Deepti Kapri, Rosy Madaan, A. K Sharma et al.

Blogs are undoubtedly the richest source of information available in cyberspace. Blogs can be of various natures i.e. personal blogs which contain posts on mixed issues or blogs can be domain specific which contains posts on particular topics, this is the reason, they offer wide variety of relevant information which is often focused. A general search engine gives back a huge collection of web pages which may or may not give correct answers, as web is the repository of information of all kinds and a user has to go through various documents before he gets what he was originally looking for, which is a very time consuming process. So, the search can be made more focused and accurate if it is limited to blogosphere instead of web pages. The reason being that the blogs are more focused in terms of information. So, User will only get related blogs in response to his query. These results will be then ranked according to our proposed method and are finally presented in front of user in descending order

IRJul 26, 2013
A Novel Architecture For Question Classification Based Indexing Scheme For Efficient Question Answering

Renu Mudgal, Rosy Madaan, A. K. Sharma et al.

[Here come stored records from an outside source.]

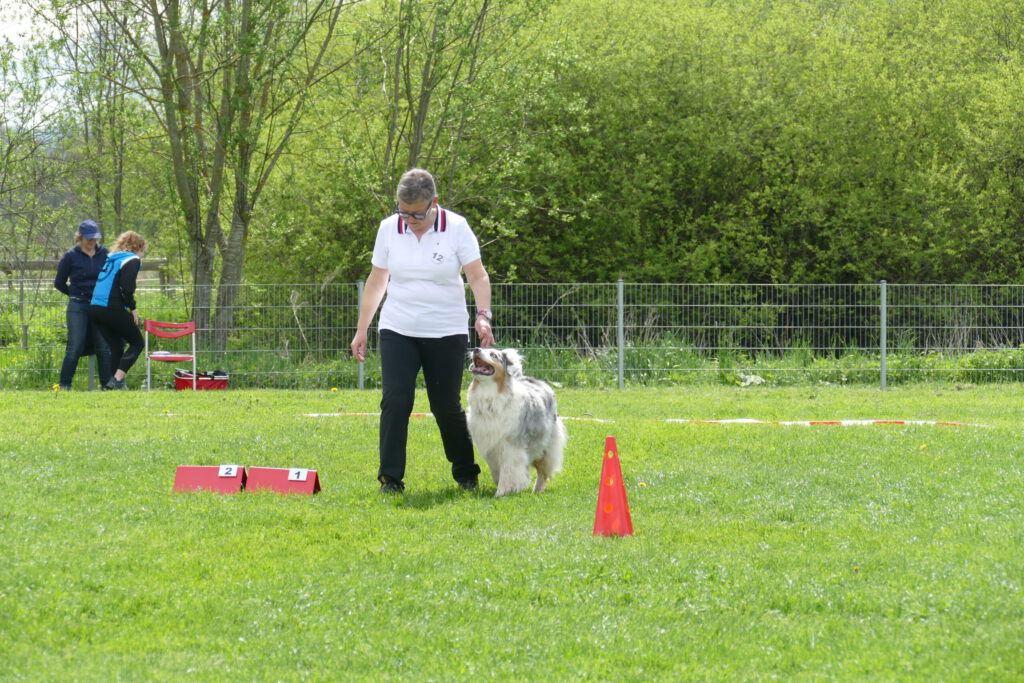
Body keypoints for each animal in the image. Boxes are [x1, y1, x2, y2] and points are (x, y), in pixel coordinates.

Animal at [466, 347, 566, 497]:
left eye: (493, 354)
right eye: (481, 349)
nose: (476, 349)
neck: (490, 397)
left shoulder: (511, 446)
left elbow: (508, 471)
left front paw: (501, 492)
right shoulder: (491, 447)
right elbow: (497, 470)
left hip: (545, 447)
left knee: (542, 473)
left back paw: (536, 491)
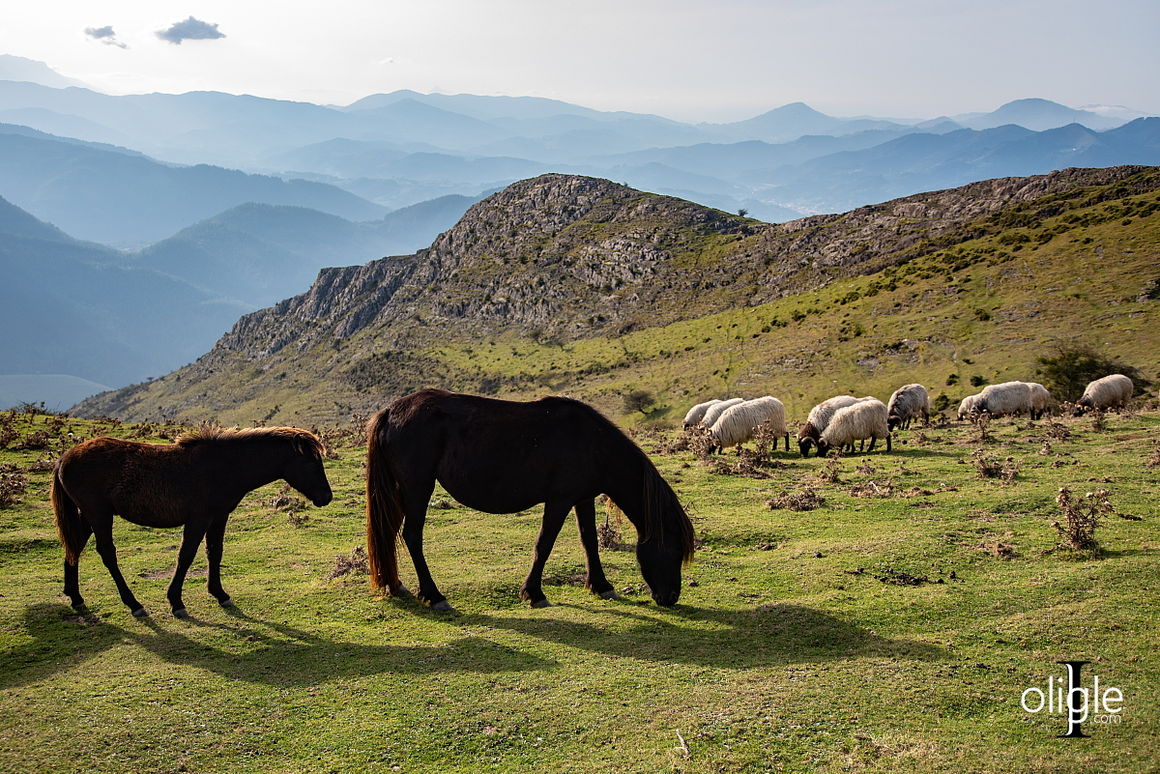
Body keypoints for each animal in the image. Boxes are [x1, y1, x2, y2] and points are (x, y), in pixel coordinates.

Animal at [54, 427, 336, 621]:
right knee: (107, 554)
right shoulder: (199, 519)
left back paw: (76, 598)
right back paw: (134, 604)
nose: (326, 497)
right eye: (311, 463)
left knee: (74, 546)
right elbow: (187, 556)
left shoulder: (219, 517)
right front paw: (176, 602)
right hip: (99, 515)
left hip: (90, 516)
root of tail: (66, 458)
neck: (226, 466)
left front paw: (219, 594)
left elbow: (215, 552)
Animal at [366, 387, 691, 612]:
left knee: (390, 533)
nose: (670, 597)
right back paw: (434, 597)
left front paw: (601, 586)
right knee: (412, 536)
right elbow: (544, 544)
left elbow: (590, 541)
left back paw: (395, 586)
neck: (592, 443)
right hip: (418, 488)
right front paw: (534, 593)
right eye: (674, 549)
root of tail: (392, 411)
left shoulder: (583, 498)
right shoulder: (559, 501)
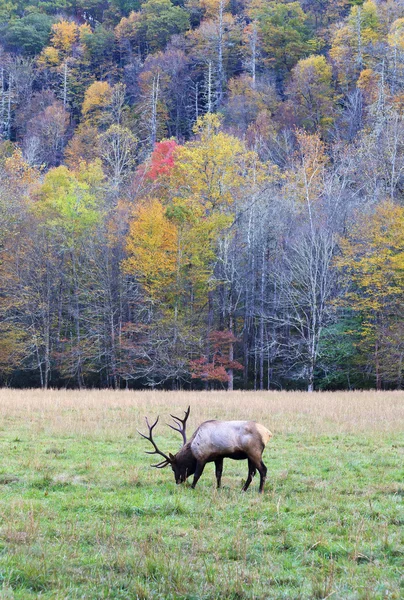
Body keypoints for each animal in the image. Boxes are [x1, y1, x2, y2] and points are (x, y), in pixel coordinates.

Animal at [137, 408, 274, 492]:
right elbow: (218, 473)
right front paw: (218, 488)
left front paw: (192, 487)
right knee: (252, 473)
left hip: (254, 452)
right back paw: (243, 490)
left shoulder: (202, 457)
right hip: (250, 456)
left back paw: (260, 491)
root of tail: (268, 433)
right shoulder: (219, 457)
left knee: (263, 470)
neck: (193, 449)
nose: (178, 481)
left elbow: (197, 475)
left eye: (173, 468)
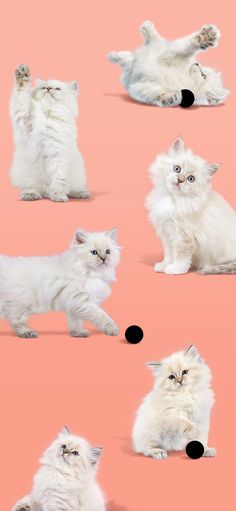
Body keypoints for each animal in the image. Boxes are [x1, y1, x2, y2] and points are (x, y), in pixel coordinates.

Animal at [9, 66, 90, 204]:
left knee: (71, 188)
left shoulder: (58, 154)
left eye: (57, 88)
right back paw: (30, 195)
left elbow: (59, 180)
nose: (48, 89)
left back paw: (80, 193)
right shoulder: (24, 118)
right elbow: (21, 92)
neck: (47, 113)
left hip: (78, 175)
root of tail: (45, 192)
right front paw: (23, 75)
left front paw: (59, 197)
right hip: (27, 174)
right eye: (43, 87)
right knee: (33, 187)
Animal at [146, 136, 236, 274]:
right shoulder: (167, 235)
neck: (173, 200)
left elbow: (181, 257)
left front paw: (175, 269)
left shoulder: (184, 237)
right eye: (177, 169)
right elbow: (169, 255)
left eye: (191, 179)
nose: (180, 180)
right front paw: (164, 266)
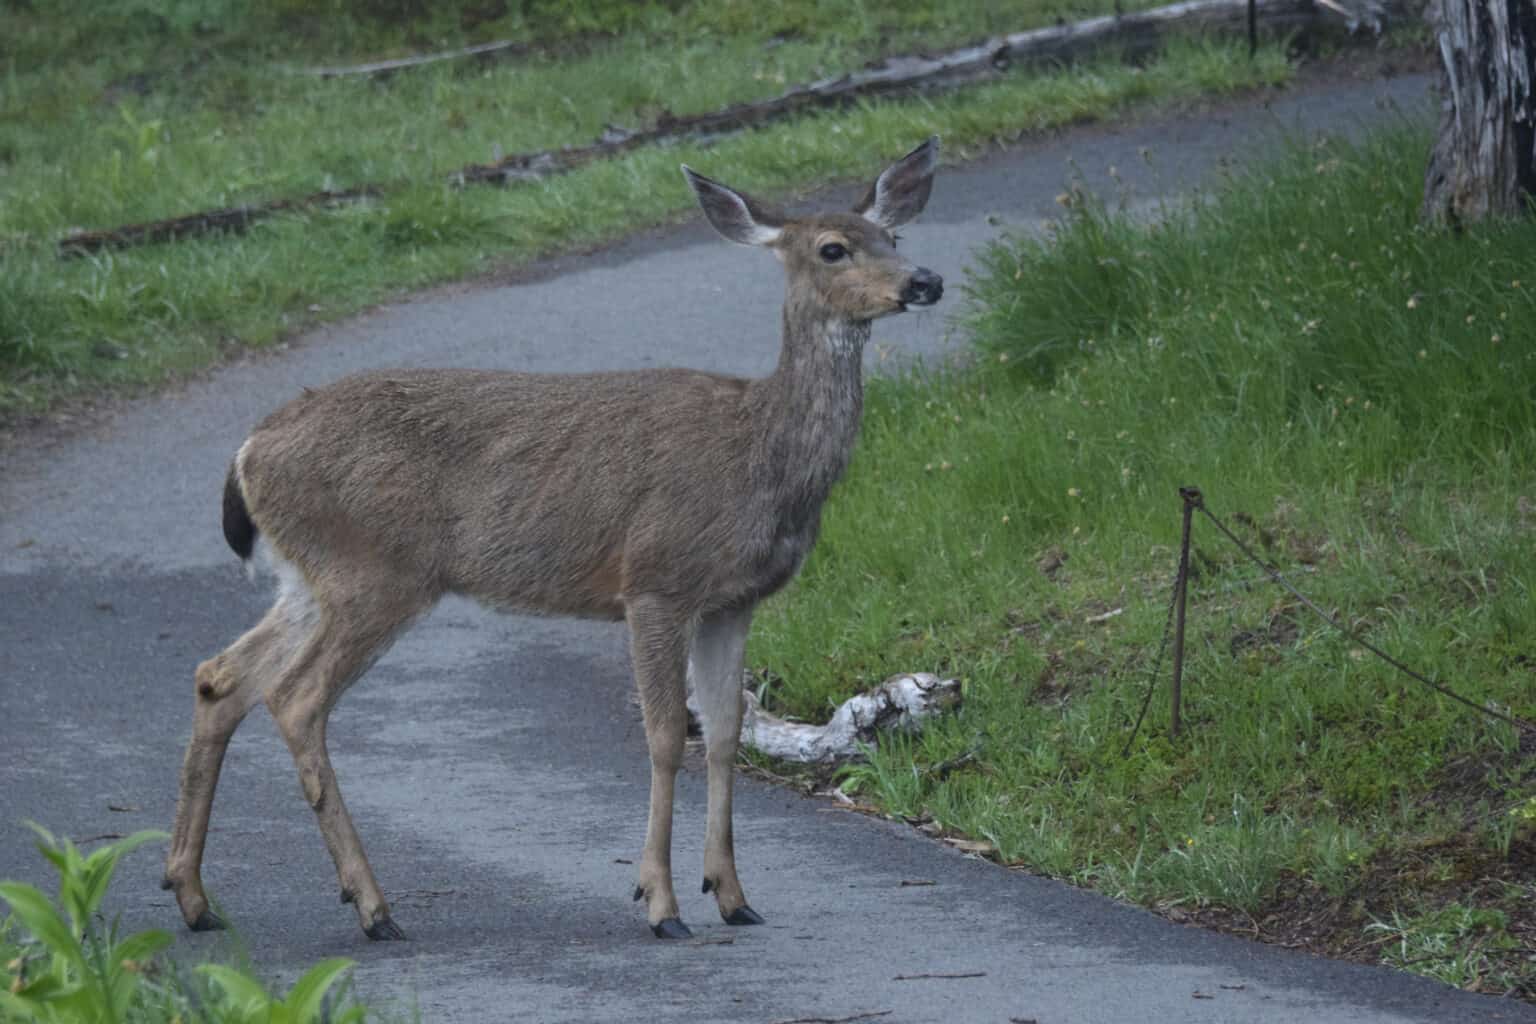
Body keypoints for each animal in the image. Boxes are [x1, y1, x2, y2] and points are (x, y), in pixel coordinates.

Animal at [162, 138, 940, 945]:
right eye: (833, 248)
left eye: (895, 235)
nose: (926, 281)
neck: (761, 454)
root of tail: (250, 449)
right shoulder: (655, 579)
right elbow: (668, 737)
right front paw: (660, 903)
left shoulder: (733, 601)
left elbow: (724, 733)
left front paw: (731, 893)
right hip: (372, 570)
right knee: (294, 698)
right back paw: (373, 907)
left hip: (311, 577)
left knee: (222, 676)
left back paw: (194, 897)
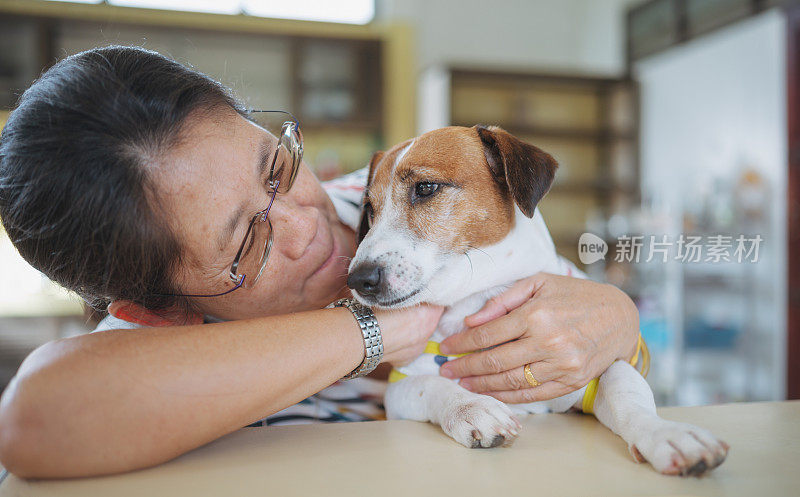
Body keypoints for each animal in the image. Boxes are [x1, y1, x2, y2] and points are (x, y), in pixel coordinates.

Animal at [346, 125, 728, 476]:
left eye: (425, 188)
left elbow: (626, 393)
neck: (479, 295)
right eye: (369, 209)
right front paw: (473, 407)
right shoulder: (400, 388)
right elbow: (431, 384)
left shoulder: (591, 370)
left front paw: (667, 434)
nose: (358, 279)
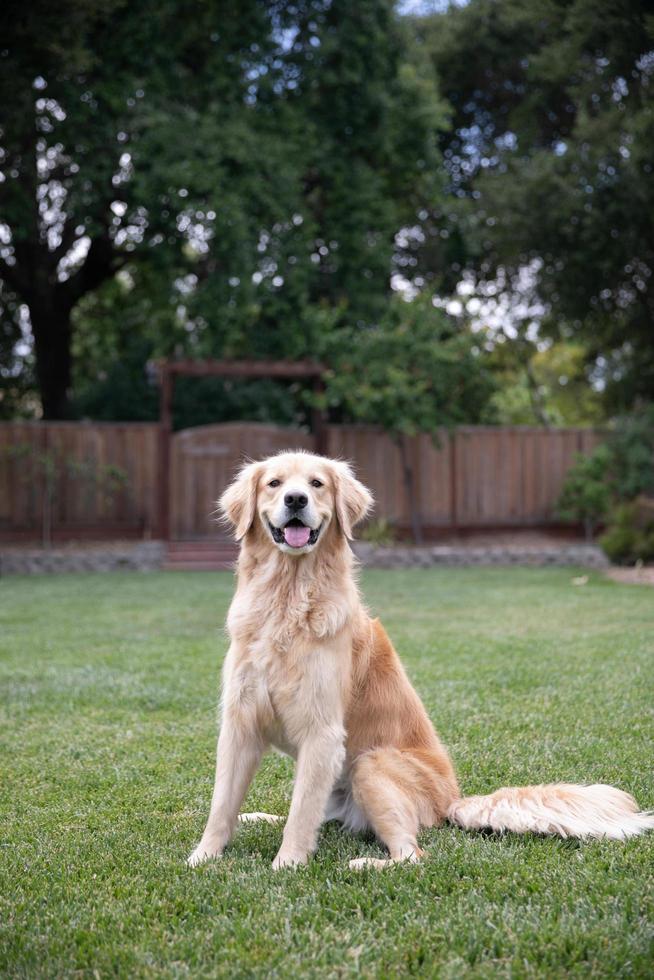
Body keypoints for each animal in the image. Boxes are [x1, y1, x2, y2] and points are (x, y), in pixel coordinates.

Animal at [188, 448, 654, 868]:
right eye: (275, 483)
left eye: (317, 484)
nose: (296, 500)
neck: (287, 598)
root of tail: (453, 800)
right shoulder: (240, 722)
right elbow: (222, 804)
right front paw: (203, 857)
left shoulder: (321, 731)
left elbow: (301, 817)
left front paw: (287, 865)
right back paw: (262, 816)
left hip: (370, 763)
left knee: (411, 854)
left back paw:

Question answering system can be seen as the next step in information retrieval, allowing users to pose question in natural language and receive compact answers. For the Question answering system to be successful, research has shown that the correct classification of question with respect to the expected answer type is requisite. We propose a novel architecture for question classification and searching in the index, maintained on the basis of expected answer types, for efficient question answering. The system uses the criteria for Answer Relevance Score for finding the relevance of each answer returned by the system. On analysis of the proposed system, it has been found that the system has shown promising results than the existing systems based on question classification.

IRFeb 28, 2013
Presence Factor-Oriented Blog Summarization

Rosy Madaan, A. K. Sharma, Ashutosh Dixit

The research that has been carried out on blogs focused on blog posts only, ignoring the title of the blog page. Also, in summarization only a set of representative sentences are extracted. Some analysis has been done and it has been found that the blog post contains the content that is likely to be related to the topic of the blog post. Thus, proposed system of summarization makes use of title contained in a blog page. The approach makes use of the Presence factor that indicates the presence of each term of the title in each sentence of the blog post. This is a key feature because it considers those sentences as more relevant for summarization that contain each of the term present in the title. The system has been implemented and evaluated experimentally. The system has shown promising results.